Mobilya: Şu orta sehpanın tablasıyla bu masanın ayağını birleştirdiğiniz bir yemek masası istiyorum.

2) Revizyon
Reklam: Telefonda ayaküstü verdiğimiz brief bu değildi, 28 alternatif daha bekliyoruz.
Mobilya: No revizyon, no cry.

3) Bütçe
Reklam: Siz iyi fikir getirin, bütçe çıkarız.
Mobilya: Biraz pahalı sanki, neden bir üründen 27 milyon tane üreten IKEA kadar ucuz değil?

4) Kreatif Üretim Süreci
Reklam: ÇOK ACİL!!!111123DÖRT
Mobilya: Ortalama 1-2 hafta.

 

Kıymık’ın hedefleri neler?

Önceliğimiz insanlar ile birlikte yaşayan; onların hatıralarında rol oynayan ve bir karaktere sahip olan gerçek ürünler yaratmak. Sonrasında ise yatırım alarak diğer fazlara geçmeyi planlıyoruz. Birkaç yatırımcı görüşmemiz oldu fakat henüz net bir durum söz konusu değil. Yatırım ile birlikte Kıymık’ın hikayesi olan ürünlerini hayatın her alanında “custom” seven daha geniş bir kitleye yaymayı amaçlıyoruz.

Bunun dışında ise insanlara ilham vermekten ziyadesi ile mutlu olacağımız, dijital dünyaya yönelik birtakım gizli planlarımız var. (Atölyemizin bulunduğu bahçedeki ağaçlardan birinin altına gömdük yeterince gizli kalması için.)

Reklamcılık alanındaki tecrübelerin Kıymık’ta sana ne gibi faydalar sağladı?

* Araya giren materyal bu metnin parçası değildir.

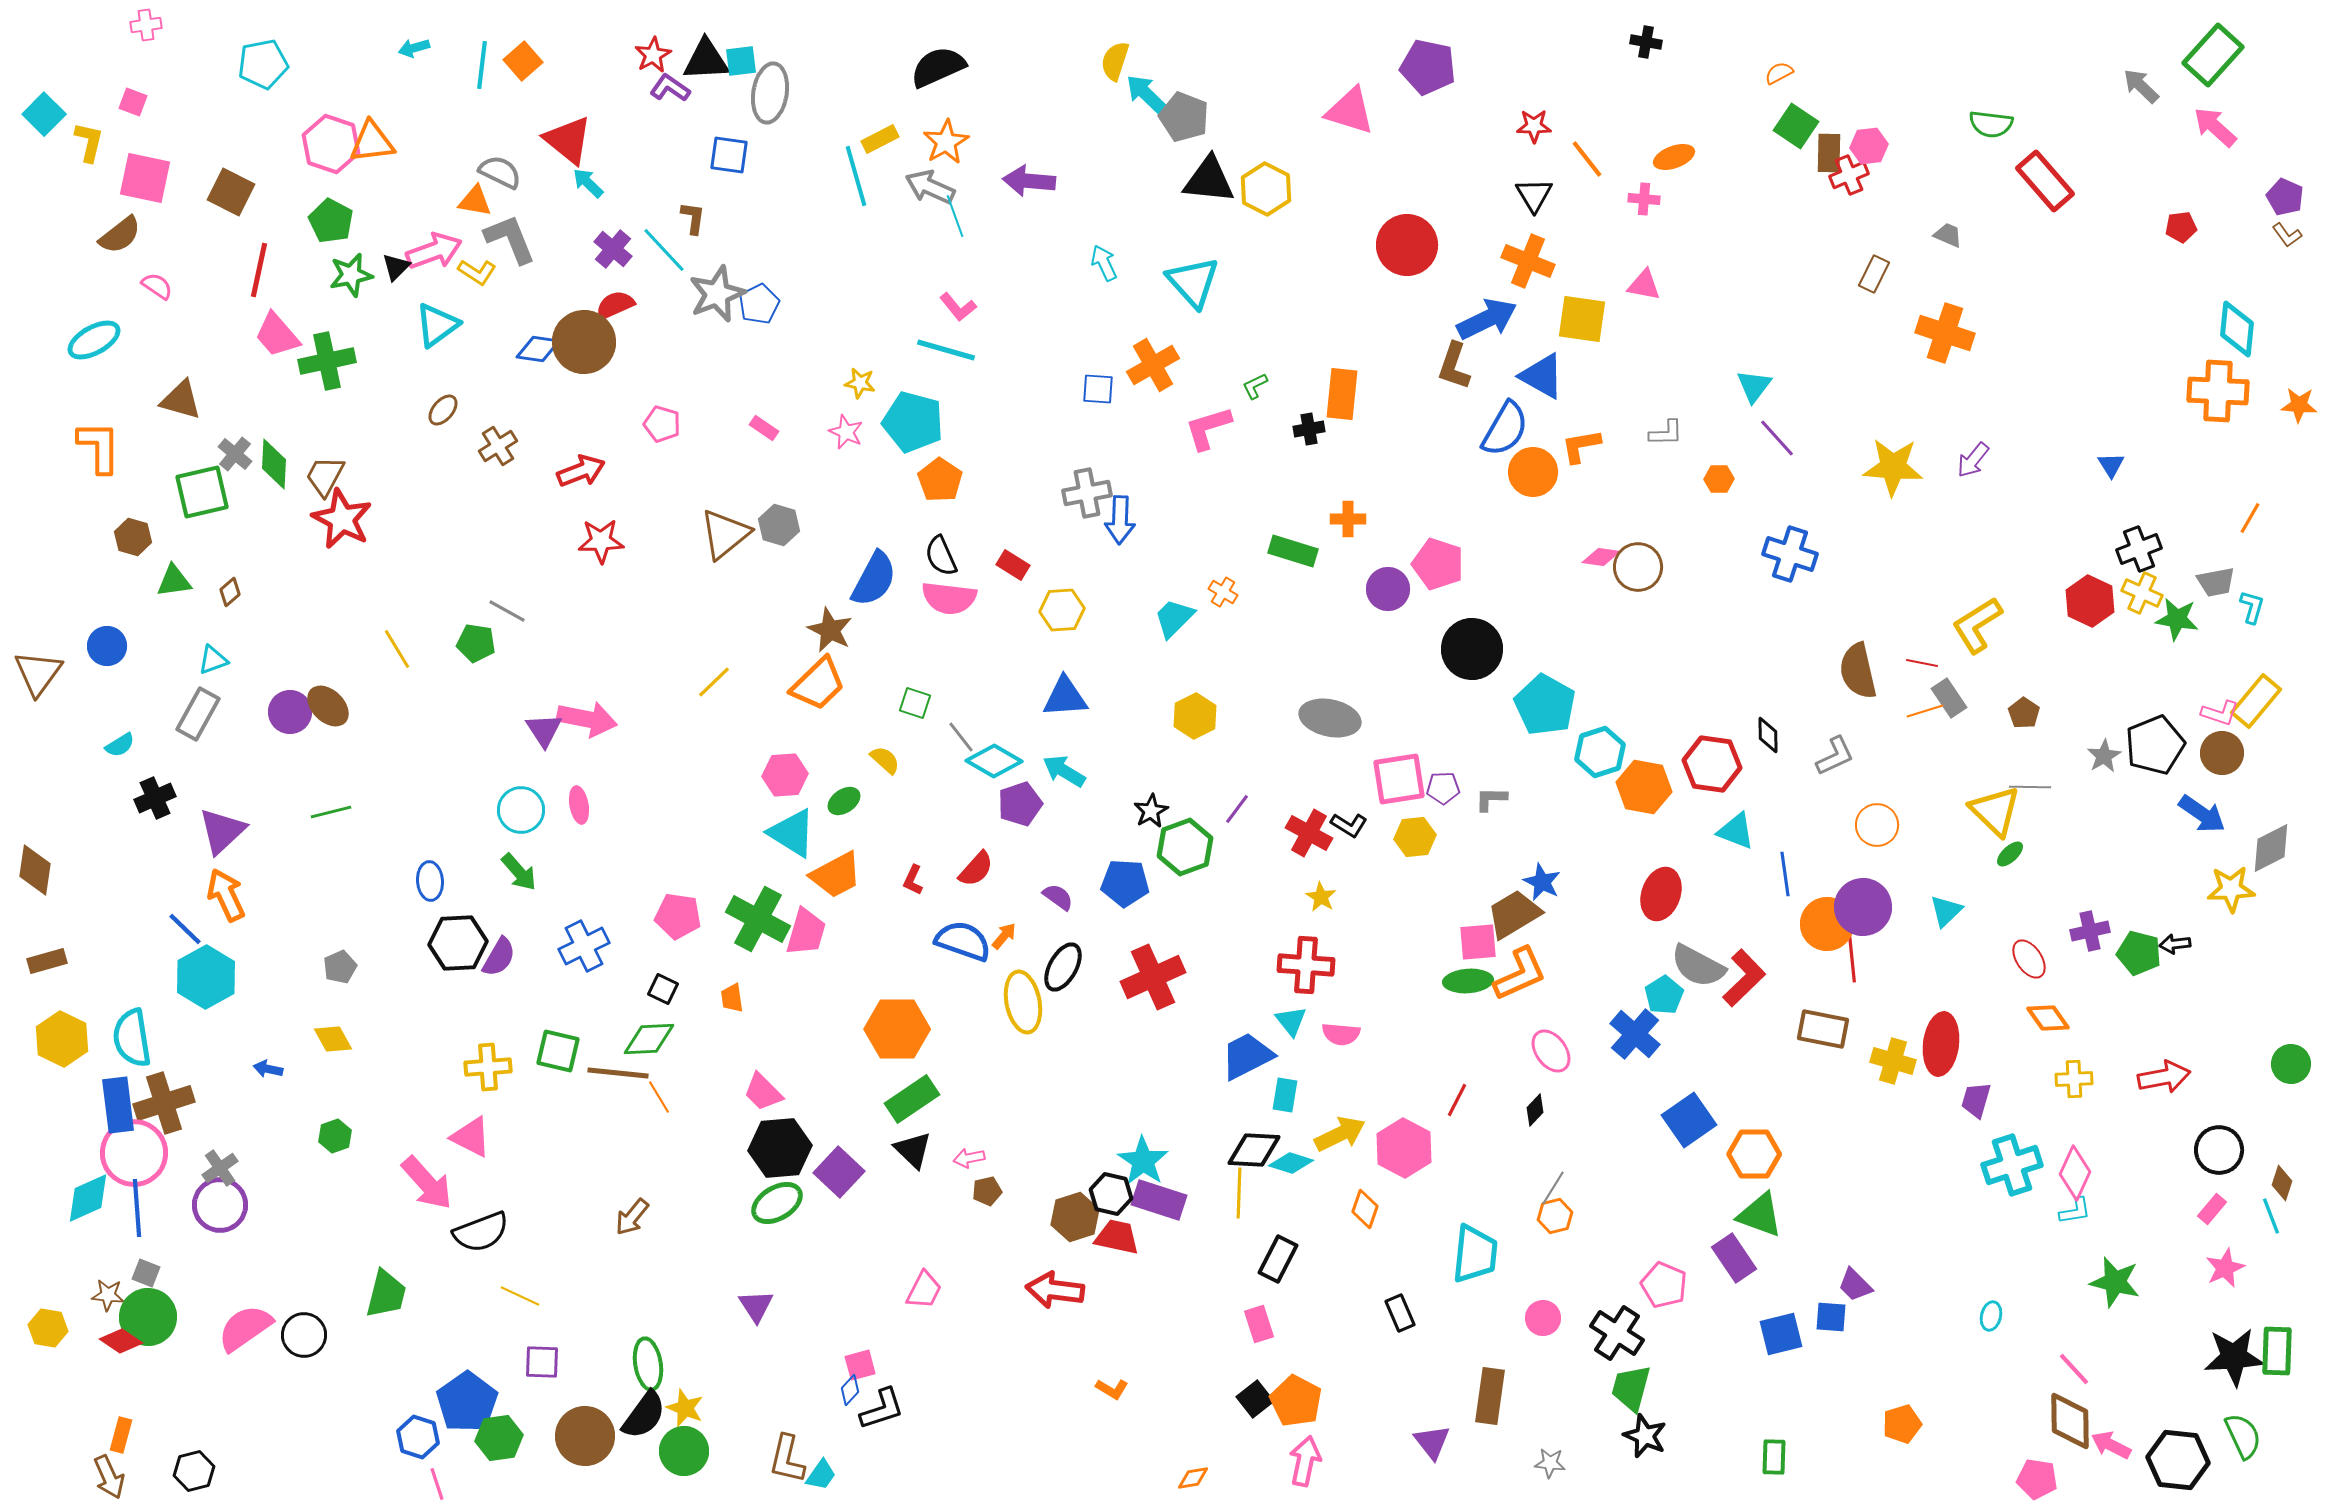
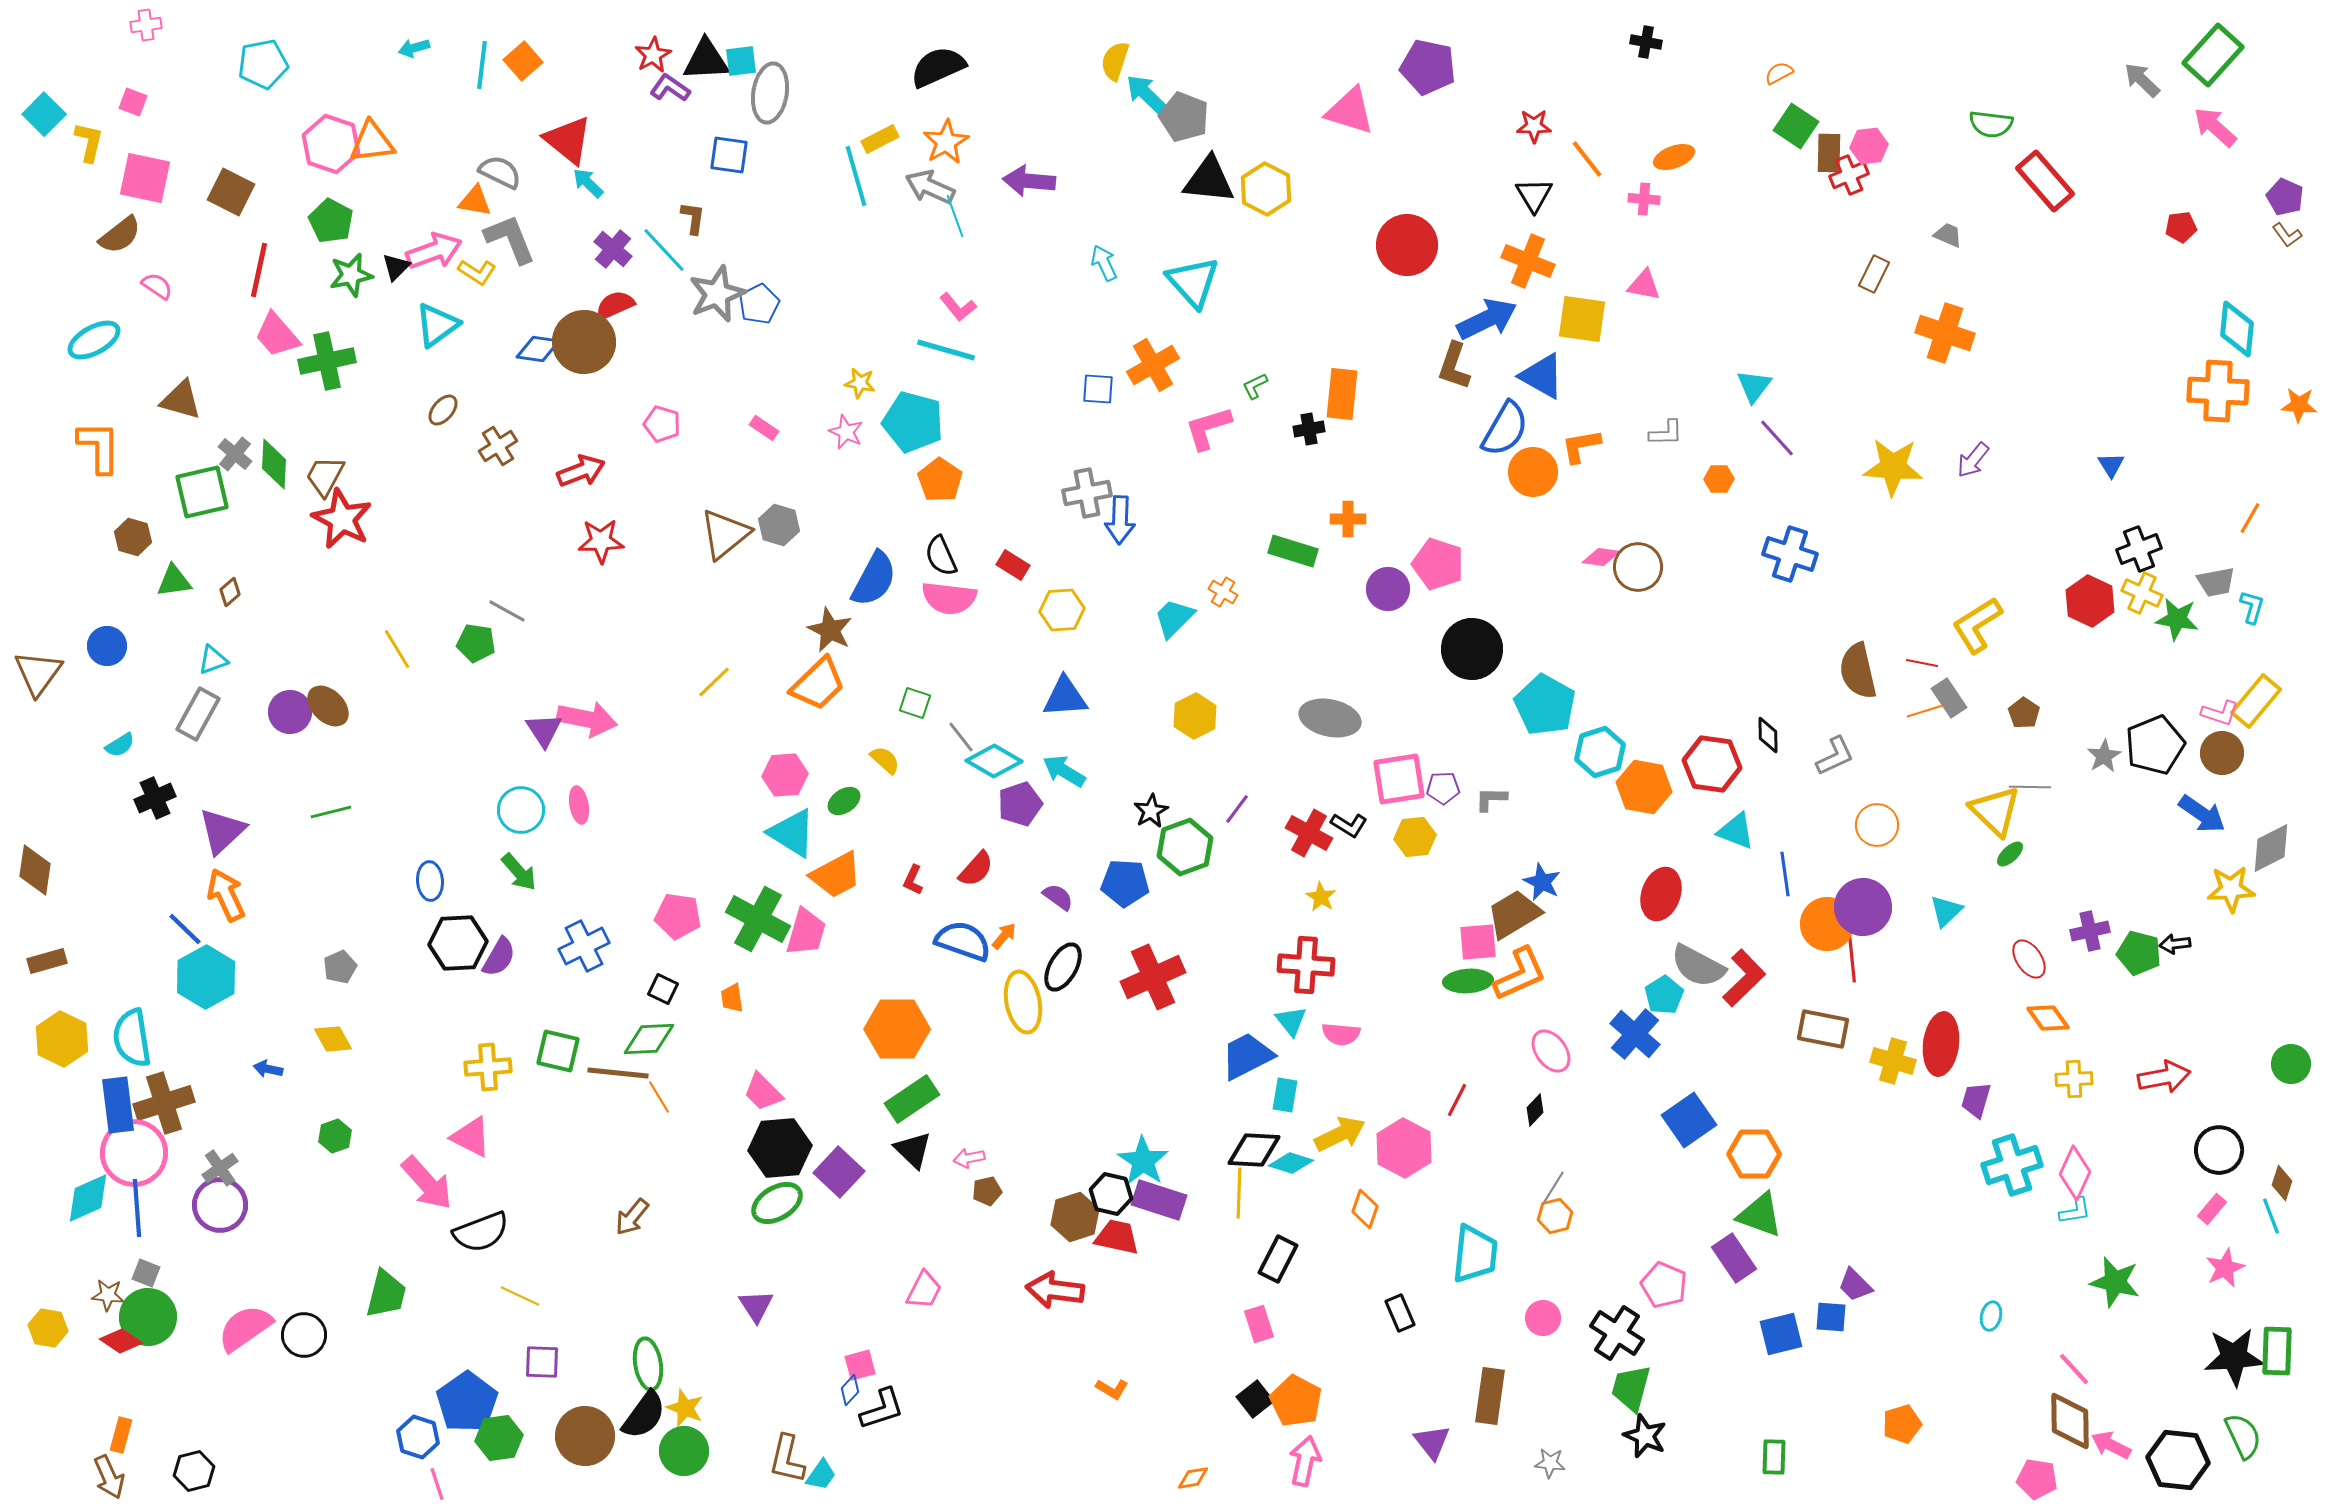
gray arrow at (2141, 86): moved 1 px right, 6 px up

Reklamcılığın sağladığı en somut faydanın ise kesinlikle hikaye anlatımı olduğunu söyleyebilirim. Aksi takdirde yarattığınız ürünler demir ve keresteden oluşan, üzerine bardak ya da kitap koyduğunuz; ayaklarınızı uzattığınız fabrikasyon muadillerine dönüşüyor.

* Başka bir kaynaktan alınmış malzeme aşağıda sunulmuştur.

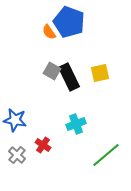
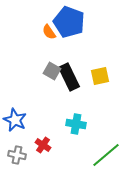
yellow square: moved 3 px down
blue star: rotated 15 degrees clockwise
cyan cross: rotated 30 degrees clockwise
gray cross: rotated 30 degrees counterclockwise
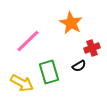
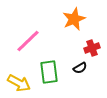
orange star: moved 3 px right, 4 px up; rotated 20 degrees clockwise
black semicircle: moved 1 px right, 2 px down
green rectangle: rotated 10 degrees clockwise
yellow arrow: moved 3 px left
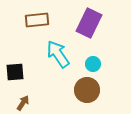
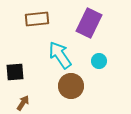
brown rectangle: moved 1 px up
cyan arrow: moved 2 px right, 1 px down
cyan circle: moved 6 px right, 3 px up
brown circle: moved 16 px left, 4 px up
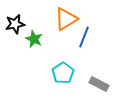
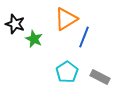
black star: rotated 30 degrees clockwise
cyan pentagon: moved 4 px right, 1 px up
gray rectangle: moved 1 px right, 7 px up
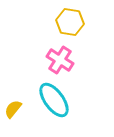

Reklamcılığın diğer bir dolaylı faydası da katıksız mutluluk. Şöyle ki, 1 yıl içerisinde yüzlerce iyi fikir bulsanız; hatta bunların çoğu ödüllük olsa dahi çeşitli ve haklı nedenlerden ötürü hayata geçirilebilen proje, kampanya sayısı bir elin parmaklarını geçmiyor. Bu çok doğal ve sektörün dinamiklerine uygun bir sonuç. Kıymık’ta ise iyi olduğuna inandığım tüm şeyleri somut bir nesneye dönüştürerek hayata geçirebiliyorum ve iki durumu dengeleyerek mutluluk kat sayımı artırabiliyorum.

 

Masa başında hayatını sürdüren bir reklamcı olarak atölyede kaynak yapan birine dönüştüğünde çevrendeki insanların tepkisi ne oldu?

Hafta sonu Bursa’daki atölyeye sık sık gitmem başta annemi çok şaşırttı ve mutlu etti. Çünkü kendisi 10 yıldır Bursa’ya dönüp düğün salonu açmam için elinden geleni yapıyor. (Henüz başarılı olamadı.) Reklamcı olan çevrem ise reklam dışında abimle birlikte bir şeyler yapıyor olmama sevindiler ve desteklediler. Çünkü hemen her reklamcı, reklam dışında bir şeylerle uğraşmak ve ruh sağlığını bununla koruyarak mutlu olmak ister. (Onlar adına konuştum ama idare ederler umarım. En azından benim çevrem böyle.)

Şakayla karışık abimle ve benimle birlikte çalışma teklifi yaparak bizi mutlu eden arkadaşlarım da oldu. <4 Birkaç arkadaşım ise hafta sonu benimle atölyeye gelmek istiyor.

Velhasıl, yorumlar genel olarak sevindirici. Bu soru vesilesiyle 4129Grey’den Kıymık’ın isim babası olan Ahmet Terzioğlu’na ve Kıymık’ın logosunu tasarlayarak bize destek olan Burhan Felek’e bir kez daha hürmetlerimi iletiyorum.